Tuesday, February 1, 2011

The Attic

of the Baltic
"There was silence as deep as death; And the boldest held its breath, For a time"
Thomas Campbell, Battle of the Baltic
Winter was coming.  Sarah and the children could not stay exposed to the elements for the entire winter, so shelter had to be found.  As you can imagine, this was no easy task.  She first went back to the home that had been so kind the winter before.  But they refused.  She did get them, however, to agree to at least watch the children for a few hours each night so that she could go searching for another shelter.  Sarah had names of people that she would approach.  But she was smart enough to not go with just anyone.  If she went to a home and they accepted her too easily, with not much fear or resistance, she would say thank you, I will go get the children and return, but she would never come back.   She knew that would be the last shelter she would ever find.  Instead, she waited until she found a family that begged her to find another place, one that begged her to not put their family in danger, and then Sarah would beg even more.  She knew that a family that had that much fear would not turn her over to the Germans.  And so she found just the family.
The Dziedzic family lived in Brzostek and had been acquaintances of hers.  They gave her, Manek and Zosia, shelter in their attic, where Sarah and the children stayed and lived under the hay.  They would make a hole in the hay that was stored in the attic and live there for the whole winter. 
One day there was a knock on the door.  It was the Gestapo.  They had heard that the Schonwetter's were hiding out in this house.  Of course the whole Dziedzic family denied this allegation.  The Gestapo's answer was quite clear, "You know the consequences of lying, if you are lying you will be as dead as them." 

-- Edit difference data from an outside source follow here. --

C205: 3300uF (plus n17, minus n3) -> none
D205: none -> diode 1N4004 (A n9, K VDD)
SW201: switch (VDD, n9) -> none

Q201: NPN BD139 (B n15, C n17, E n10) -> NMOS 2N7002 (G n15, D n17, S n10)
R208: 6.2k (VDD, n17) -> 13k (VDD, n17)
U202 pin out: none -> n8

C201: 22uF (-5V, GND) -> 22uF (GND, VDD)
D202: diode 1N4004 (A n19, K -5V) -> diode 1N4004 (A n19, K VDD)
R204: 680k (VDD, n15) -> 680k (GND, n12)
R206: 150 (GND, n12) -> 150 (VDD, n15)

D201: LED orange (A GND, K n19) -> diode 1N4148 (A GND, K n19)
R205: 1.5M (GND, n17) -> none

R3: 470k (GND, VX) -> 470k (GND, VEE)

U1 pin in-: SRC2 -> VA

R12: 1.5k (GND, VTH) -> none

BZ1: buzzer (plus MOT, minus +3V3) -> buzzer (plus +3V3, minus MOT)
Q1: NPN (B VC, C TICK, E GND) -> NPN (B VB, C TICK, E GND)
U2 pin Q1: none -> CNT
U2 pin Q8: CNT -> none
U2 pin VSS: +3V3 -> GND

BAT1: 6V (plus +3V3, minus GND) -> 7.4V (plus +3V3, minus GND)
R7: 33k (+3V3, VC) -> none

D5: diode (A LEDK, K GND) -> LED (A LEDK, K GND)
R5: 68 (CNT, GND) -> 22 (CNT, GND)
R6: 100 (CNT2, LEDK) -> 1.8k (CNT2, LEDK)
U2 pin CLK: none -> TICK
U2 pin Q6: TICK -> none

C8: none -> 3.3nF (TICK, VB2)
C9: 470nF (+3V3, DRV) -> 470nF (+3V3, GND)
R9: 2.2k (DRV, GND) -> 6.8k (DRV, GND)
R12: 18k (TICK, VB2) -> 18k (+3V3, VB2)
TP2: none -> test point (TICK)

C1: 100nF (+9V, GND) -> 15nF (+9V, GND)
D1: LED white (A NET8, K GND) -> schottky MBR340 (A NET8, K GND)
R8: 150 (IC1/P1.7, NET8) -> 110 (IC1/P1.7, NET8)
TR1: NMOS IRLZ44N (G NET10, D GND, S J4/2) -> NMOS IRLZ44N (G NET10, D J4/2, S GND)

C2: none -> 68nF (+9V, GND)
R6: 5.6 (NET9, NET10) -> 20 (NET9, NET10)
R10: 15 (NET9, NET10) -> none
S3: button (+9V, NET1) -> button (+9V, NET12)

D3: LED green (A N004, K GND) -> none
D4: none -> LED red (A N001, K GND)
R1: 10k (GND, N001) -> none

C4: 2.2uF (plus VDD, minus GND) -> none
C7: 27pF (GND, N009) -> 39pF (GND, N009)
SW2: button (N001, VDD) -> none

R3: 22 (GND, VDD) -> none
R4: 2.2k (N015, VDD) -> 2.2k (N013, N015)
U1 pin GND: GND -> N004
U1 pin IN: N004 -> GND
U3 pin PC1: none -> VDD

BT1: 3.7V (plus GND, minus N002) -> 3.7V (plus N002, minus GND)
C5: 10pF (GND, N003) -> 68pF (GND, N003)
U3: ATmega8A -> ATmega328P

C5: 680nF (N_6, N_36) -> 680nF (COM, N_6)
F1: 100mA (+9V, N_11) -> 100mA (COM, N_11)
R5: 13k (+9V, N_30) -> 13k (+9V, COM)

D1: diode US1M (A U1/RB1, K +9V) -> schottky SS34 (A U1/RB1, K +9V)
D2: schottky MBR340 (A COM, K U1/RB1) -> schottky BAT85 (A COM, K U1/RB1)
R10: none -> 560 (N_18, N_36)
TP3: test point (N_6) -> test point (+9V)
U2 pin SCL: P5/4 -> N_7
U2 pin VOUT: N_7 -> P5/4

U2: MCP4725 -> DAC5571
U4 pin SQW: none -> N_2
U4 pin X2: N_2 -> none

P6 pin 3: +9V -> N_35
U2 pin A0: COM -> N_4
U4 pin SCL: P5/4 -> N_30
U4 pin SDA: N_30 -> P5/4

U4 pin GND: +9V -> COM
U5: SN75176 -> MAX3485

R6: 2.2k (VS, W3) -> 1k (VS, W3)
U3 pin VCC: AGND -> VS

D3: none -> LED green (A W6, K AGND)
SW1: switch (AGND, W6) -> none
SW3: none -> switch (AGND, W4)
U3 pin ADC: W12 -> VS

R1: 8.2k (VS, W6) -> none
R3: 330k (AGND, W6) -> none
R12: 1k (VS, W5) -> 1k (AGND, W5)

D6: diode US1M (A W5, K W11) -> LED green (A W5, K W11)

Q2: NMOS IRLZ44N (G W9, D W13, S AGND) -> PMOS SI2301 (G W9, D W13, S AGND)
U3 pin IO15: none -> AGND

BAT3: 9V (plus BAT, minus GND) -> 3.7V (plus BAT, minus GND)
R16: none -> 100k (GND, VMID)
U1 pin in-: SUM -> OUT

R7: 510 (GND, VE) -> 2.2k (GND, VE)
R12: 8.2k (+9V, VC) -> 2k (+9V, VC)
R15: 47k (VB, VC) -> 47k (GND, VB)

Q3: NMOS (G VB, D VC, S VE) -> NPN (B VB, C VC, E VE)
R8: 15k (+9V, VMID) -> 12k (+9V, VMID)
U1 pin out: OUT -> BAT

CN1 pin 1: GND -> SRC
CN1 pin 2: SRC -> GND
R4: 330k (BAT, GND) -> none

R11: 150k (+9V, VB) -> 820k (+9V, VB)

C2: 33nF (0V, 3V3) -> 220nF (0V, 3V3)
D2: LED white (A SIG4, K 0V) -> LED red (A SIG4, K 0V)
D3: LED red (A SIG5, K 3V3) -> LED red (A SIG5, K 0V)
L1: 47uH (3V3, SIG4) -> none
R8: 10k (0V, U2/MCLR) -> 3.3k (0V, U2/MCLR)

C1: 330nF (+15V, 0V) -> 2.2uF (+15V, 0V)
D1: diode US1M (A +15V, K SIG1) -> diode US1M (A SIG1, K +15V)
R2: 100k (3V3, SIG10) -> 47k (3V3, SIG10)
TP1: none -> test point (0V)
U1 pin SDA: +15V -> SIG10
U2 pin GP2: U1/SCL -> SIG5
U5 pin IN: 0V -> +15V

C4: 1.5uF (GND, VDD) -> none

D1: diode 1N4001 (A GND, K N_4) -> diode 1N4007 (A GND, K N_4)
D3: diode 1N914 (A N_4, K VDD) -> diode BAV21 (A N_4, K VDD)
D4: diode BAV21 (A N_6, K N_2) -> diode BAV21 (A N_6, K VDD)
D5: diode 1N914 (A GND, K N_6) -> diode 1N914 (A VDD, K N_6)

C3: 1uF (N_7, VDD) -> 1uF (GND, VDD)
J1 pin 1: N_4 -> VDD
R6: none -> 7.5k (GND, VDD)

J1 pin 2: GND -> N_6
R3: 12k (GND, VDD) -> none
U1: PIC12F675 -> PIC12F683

They then proceed to search the house.  They started by looking through all the rooms, every hole in the wall, the barn, and then they came to the attic.  Sarah had heard the commotion below and quickly took the children and burrowed themselves deep in the hay.  She covered each child's mouth with her hand, and then just waited.
She heard the German soldier climb up the ladder and enter the attic.  At first it sounded as if he  was just looking around, and then Sarah heard the noise.  He had grabbed a pitchfork and was jabbing it violently into the hay.  Sarah held the children closer and tightened her grip on their mouths.  One of the stabs just barely missed their bodies, it was so close they could feel the sharp, pointed ends of the tool that had turned into a deadly weapon.  But once again, luck would win out, and the German, satisfied that there was no living being in the hay, retreated back down the way he came.   
We visited Poland for the first time in the early 1990's.  It was my father's first time back to his home country that he had left over 50 years earlier.  We met Zosia Dziedzic, the daughter of the family that had hid Sarah and the children all those years ago.  Zosia recounted this story to my sister and I that day and took us to her family home.  My sister and I climbed up that same ladder and looked into the "shelter" that housed our family.  It was a humbling experience to not only put an image to the story I had heard so many times, but more importantly, to meet a member of the family that over the next two years would play such a key part in the survival of our father, grandmother and aunt.